A lot of cells in the RMS are intended for single-word entries, so that the terms word and string become synonymous. You can always use the word boundary anchor \b to refer to the start and end of the entry, even if it is just the one word; or you can use the string start and end anchors:

^start of string
$end of string

ni finds samples that have ni in the word for "nobody": nikon, nijek, khonik, etc. Now suppose you only want samples where the word for "nobody" begins with ni: ^ni ensures that the expression ni is matched only at the start of the string, thus excluding something like khonik. Note how ^ni will also exclude something like konik ni, which \bni would have picked up (the second ni in konik ni follows a word boundary).

\b[vj]?[oe]j[.?!\s]*$ finds samples where some phrase has a variant of the 3SG.F pronoun "she" (such as oj, voj, jej, ...) in phrase-final position, disregarding potential sentence-final punctuation marks and whitespace. kaj si voj ? for example is a match, whereas kaj jej isy? is not.

Alternation

|alternation (OR)

The pipe symbol | allows you to search for two or more very different patterns in one go. For example, RMS groups possessive pronouns into five variant types: full, regular, syncopated, r-final, and minimal. If you are looking for all the samples that have either full or syncopated or r-final variants, you could do three separate searches, save the results of each and then combine them with logical OR. But since you are searching in the same cell, the regex alternation syntax is the much easier alternative, in this case: full|syncopated|r-final.

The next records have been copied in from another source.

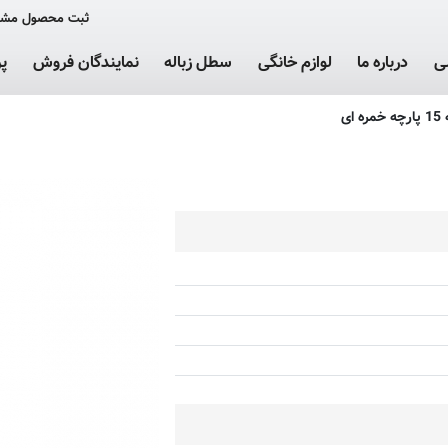
ثبت محصول مشت
ی
درباره ما
لوازم خانگی
سطل زباله
نمایندگان فروش
پ
ای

In fact, since in this particular example we know exactly what the variant types can be - one of the five above-mentioned - we could be a lot less specific in our regex and reduce it to a bare f|s (or indeed [fs]): f matches both full and r-final (and none of the others), and s adds syncopated (and none of the others).

Grouping

You can group characters by using the round brackets ( ), much in the fashion of math formulas.

( )grouping

In de(ve)?l, the entire two-character sequence ve is made optional by surrounding it with round brackets before following it with the zero-or-once quantifier ?. The expression finds strings containing del or devel. The quantifier's scope extends to the entire pattern inside the round brackets, so devl is not a match.

Anything can appear inside round brackets. \\btu\b(.+ \w+)*s\b = \btu .+ \w+s\b finds any phrase where there is at least one word between the word tu and a word ending in s. tu na sanas is a match, tu keres is not (\btu\b.+s\b finds either).